Happy Hallowe’en! Could there by anything more appropriate today than a discussion of our skeletal integrity? Granted, this is very likely not the first thing the day evokes, but it does make sense to think about bone health, particularly for women. So let’s use the calendar as an excuse. And, thank goodness, despite all the dire warnings and dark predictions, we can indeed do a great deal, pretty easily, to protect our bone health. Diet, physical activity and a few lifestyle adjustments go a long way to keeping us upright.
Our bones obviously play many important roles. They provide us with structure – hooray for cheekbones! – give our muscles something to hang on to, keep our organs lined up and out of harm’s way and they store vital calcium, too. They are always changing. They are best built in childhood and adolescence, but we can protect our bones as adults. When we are younger, new bone is made by the body faster than old bone breaks down. About age 30, peak bone mass is attained. Thereafter, the process of remodeling carries on, but we start to lose a bit more bone than we gain.
Now comes the scary word: osteoporosis. This is the condition that makes our bones brittle and weak. How likely we are to suffer its ravages depends on how much bone mass we have achieved by age 30 and how quickly we lose it as we age.

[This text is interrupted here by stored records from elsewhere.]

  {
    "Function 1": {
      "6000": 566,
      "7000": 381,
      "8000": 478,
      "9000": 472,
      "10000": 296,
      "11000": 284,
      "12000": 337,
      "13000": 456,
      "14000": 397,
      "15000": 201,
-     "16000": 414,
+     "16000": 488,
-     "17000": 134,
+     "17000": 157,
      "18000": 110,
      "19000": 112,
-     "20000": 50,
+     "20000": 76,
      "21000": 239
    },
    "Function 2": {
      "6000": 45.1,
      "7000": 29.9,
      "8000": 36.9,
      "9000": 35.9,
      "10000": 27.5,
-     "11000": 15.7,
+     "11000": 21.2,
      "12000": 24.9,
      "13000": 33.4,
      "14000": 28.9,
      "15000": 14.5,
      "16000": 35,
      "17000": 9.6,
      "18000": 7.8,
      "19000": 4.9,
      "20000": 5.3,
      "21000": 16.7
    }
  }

The higher the peak bone mass, the lower the risk of developing the o-word.
So what actually affects bone health? Consider the following:
- Physical activity level. Couch potatoes and those who are essentially inactive have a far high risk of osteoporosis than those who stay physically active.

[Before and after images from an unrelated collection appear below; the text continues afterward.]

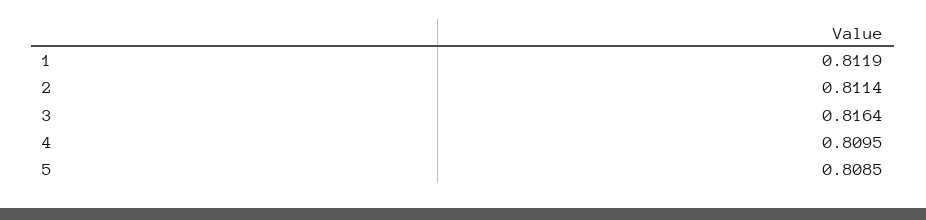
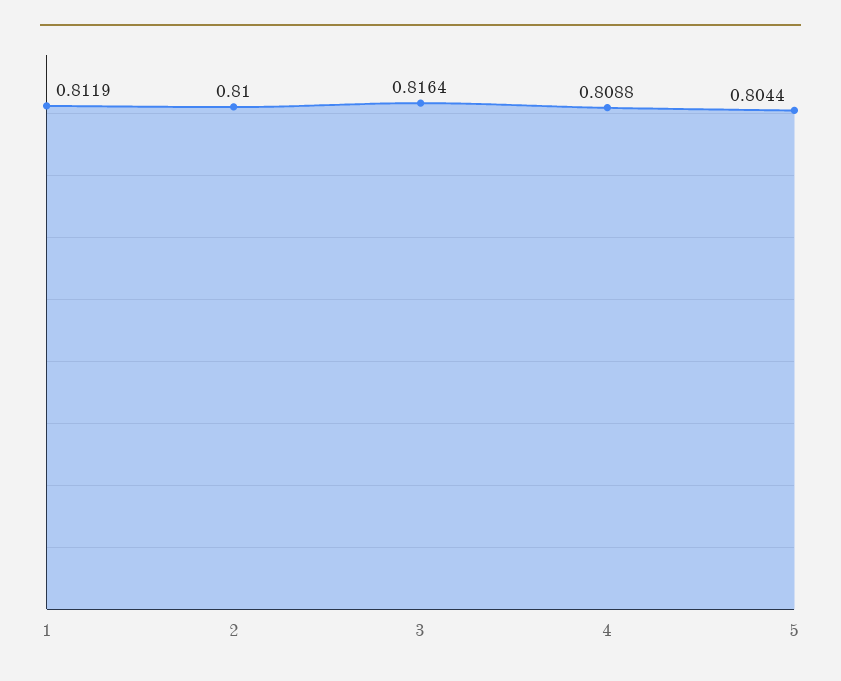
  {
    "1": 0.8119,
-   "2": 0.8114,
+   "2": 0.81,
    "3": 0.8164,
-   "4": 0.8095,
+   "4": 0.8088,
-   "5": 0.8085
+   "5": 0.8044
  }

- Calcium-poor diet. A diet low in calcium means poor bone density, early bone loss and vulnerability to fractures.
- Being a woman. Women have less bone tissue to start with.

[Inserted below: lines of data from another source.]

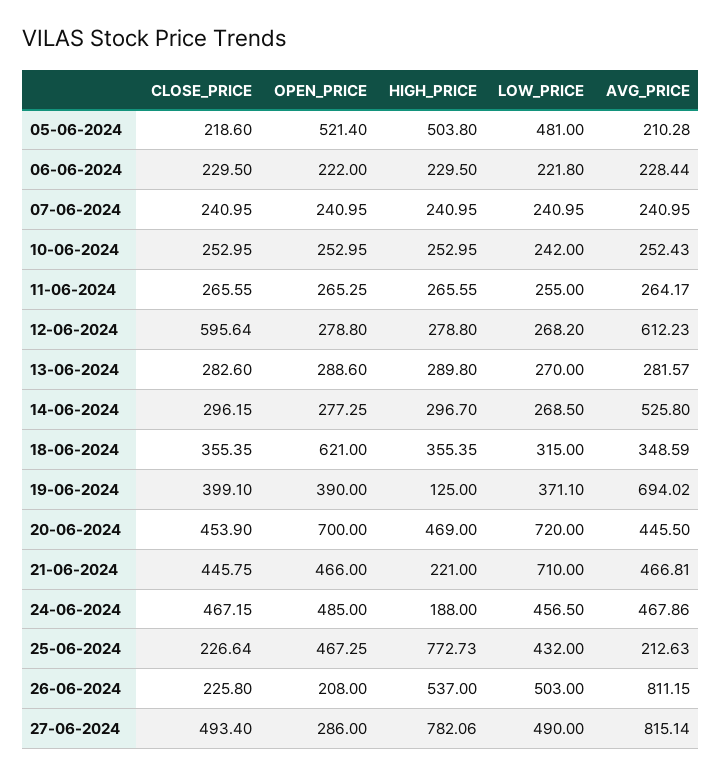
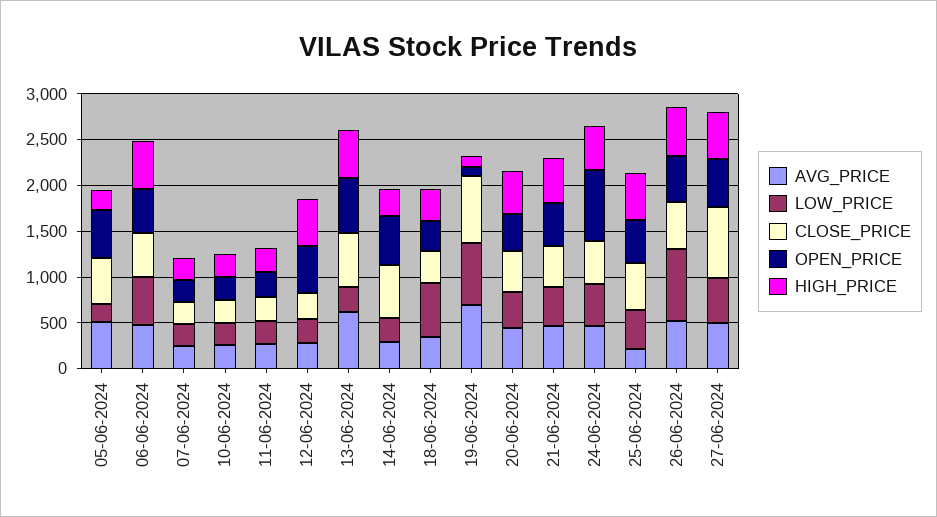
  {
    "CLOSE_PRICE": {
-     "05-06-2024": 218.6,
+     "05-06-2024": 500,
-     "06-06-2024": 229.5,
+     "06-06-2024": 500,
      "07-06-2024": 240.95,
      "10-06-2024": 252.95,
      "11-06-2024": 265.55,
-     "12-06-2024": 595.64,
+     "12-06-2024": 300,
-     "13-06-2024": 282.6,
+     "13-06-2024": 600,
-     "14-06-2024": 296.15,
+     "14-06-2024": 600,
      "18-06-2024": 355.35,
-     "19-06-2024": 399.1,
+     "19-06-2024": 700,
      "20-06-2024": 453.9,
      "21-06-2024": 445.75,
      "24-06-2024": 467.15,
-     "25-06-2024": 226.64,
+     "25-06-2024": 500,
-     "26-06-2024": 225.8,
+     "26-06-2024": 500,
-     "27-06-2024": 493.4
+     "27-06-2024": 800
    },
    "OPEN_PRICE": {
      "05-06-2024": 521.4,
-     "06-06-2024": 222,
+     "06-06-2024": 500,
      "07-06-2024": 240.95,
      "10-06-2024": 252.95,
      "11-06-2024": 265.25,
-     "12-06-2024": 278.8,
+     "12-06-2024": 500,
-     "13-06-2024": 288.6,
+     "13-06-2024": 600,
-     "14-06-2024": 277.25,
+     "14-06-2024": 500,
-     "18-06-2024": 621,
+     "18-06-2024": 300,
-     "19-06-2024": 390,
+     "19-06-2024": 100,
-     "20-06-2024": 700,
+     "20-06-2024": 400,
      "21-06-2024": 466,
-     "24-06-2024": 485,
+     "24-06-2024": 800,
      "25-06-2024": 467.25,
-     "26-06-2024": 208,
+     "26-06-2024": 500,
-     "27-06-2024": 286
+     "27-06-2024": 500
    },
    "HIGH_PRICE": {
-     "05-06-2024": 503.8,
+     "05-06-2024": 200,
-     "06-06-2024": 229.5,
+     "06-06-2024": 500,
      "07-06-2024": 240.95,
      "10-06-2024": 252.95,
      "11-06-2024": 265.55,
-     "12-06-2024": 278.8,
+     "12-06-2024": 500,
-     "13-06-2024": 289.8,
+     "13-06-2024": 500,
      "14-06-2024": 296.7,
      "18-06-2024": 355.35,
      "19-06-2024": 125,
      "20-06-2024": 469,
-     "21-06-2024": 221,
+     "21-06-2024": 500,
-     "24-06-2024": 188,
+     "24-06-2024": 500,
-     "25-06-2024": 772.73,
+     "25-06-2024": 500,
      "26-06-2024": 537,
-     "27-06-2024": 782.06
+     "27-06-2024": 500
    },
    "LOW_PRICE": {
-     "05-06-2024": 481,
+     "05-06-2024": 200,
-     "06-06-2024": 221.8,
+     "06-06-2024": 500,
      "07-06-2024": 240.95,
      "10-06-2024": 242,
      "11-06-2024": 255,
      "12-06-2024": 268.2,
      "13-06-2024": 270,
      "14-06-2024": 268.5,
-     "18-06-2024": 315,
+     "18-06-2024": 600,
-     "19-06-2024": 371.1,
+     "19-06-2024": 700,
-     "20-06-2024": 720,
+     "20-06-2024": 400,
-     "21-06-2024": 710,
+     "21-06-2024": 400,
      "24-06-2024": 456.5,
      "25-06-2024": 432,
-     "26-06-2024": 503,
+     "26-06-2024": 800,
      "27-06-2024": 490
    },
    "AVG_PRICE": {
-     "05-06-2024": 210.28,
+     "05-06-2024": 500,
-     "06-06-2024": 228.44,
+     "06-06-2024": 500,
      "07-06-2024": 240.95,
      "10-06-2024": 252.43,
      "11-06-2024": 264.17,
-     "12-06-2024": 612.23,
+     "12-06-2024": 300,
-     "13-06-2024": 281.57,
+     "13-06-2024": 600,
-     "14-06-2024": 525.8,
+     "14-06-2024": 300,
      "18-06-2024": 348.59,
      "19-06-2024": 694.02,
      "20-06-2024": 445.5,
      "21-06-2024": 466.81,
      "24-06-2024": 467.86,
      "25-06-2024": 212.63,
-     "26-06-2024": 811.15,
+     "26-06-2024": 500,
-     "27-06-2024": 815.14
+     "27-06-2024": 500
    }
  }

- Aging. Bones become thinner and less strong as we age.
- Tobacco use. Much research indicates that tobacco use contributes to bone weakening.
- Excessive drinking. Regularly consuming more than two alcoholic beverages per day has been shown to increase the osteoporosis risk. It is thought that alcohol interferes with calcium absorption.
- Hormone levels. For women, bone loss increases rather precipitously after menopause as estrogen levels drop. For men, low testosterone levels can contribute to bone mass loss. The absence of menstruation (before menopause) also increases the risk of osteoporosis. And too much thyroid hormone can cause bone loss.
- Eating disorders, certain conditions and procedures. Anorexia and bulimia suffers risk bone loss. Some stomach surgeries (gastrectomy), weight loss procedures and diseases such as Crohn’s, celiac disease and Cushing’s disease interfere with the body’s ability to absorb calcium.
- Some medications. According to the Mayo Clinic, long-term use of corticosteroid medications (prednisone, cortisone, prednisolone and dexamethasone and so on) damages bone health. And other drugs are associated with greater osteoporosis risk: long-term use of aromatase inhibitors to treat breast cancer, certain antidepressants called selective serotonin reuptake inhibitors, the cancer drug methotrexate, some anti-seizure medications, some acid-blocking drugs called proton pump inhibitors and, of all things, aluminum-containing antacids.
- Family history, race and frame size. If you’re white or of Asian descent, you’re at greatest risk of osteoporosis. The same applies to those who have very small frames or are extremely thin (you have less bone mass, literally, for your body to draw on as you age). Having a parent or sibling with osteoporosis also ups the risk, especially if a family history of fractures is also present.
- Stay active. Be sure physical activity is part of your daily routine. And include weight-bearing exercises – walking, jogging, climbing stairs, tennis, dancing (it can be fun and beneficial both!). These activities help build strong bones and slow down bone loss.
- Get your vitamin D. Check with your health care provider for the right daily amount for your age and health. And sunlight is a source of vitamin D (though it may not be appropriate for everyone). Other sources are oily fish, such as sardines and tuna, egg yolks, fortified milk and supplements.
- Keep calcium-rich foods in your diet. Dietary sources include dairy products, almonds, kale, broccoli, soy products (tofu), canned salmon with bones and sardines. Check with your health care provider for supplements if you are not getting enough from your diet.
- Take care not to abuse alcohol or tobacco. Avoid smoking and tobacco in all its forms; stick to two or fewer alcoholic drinks per day.
- Talk to your health care provider about bone-boosting medications. There are a number of such medications on the market. If you are presently taking a medication that affects your bone health, talk to your doctor. He or she will monitor your bone density regularly and could suggest other drugs to prevent bone loss.
- Estrogen therapy for women. This approach is not without its own risks but it may help you maintain bone density after menopause. Only you and your doctor can decide what’s best.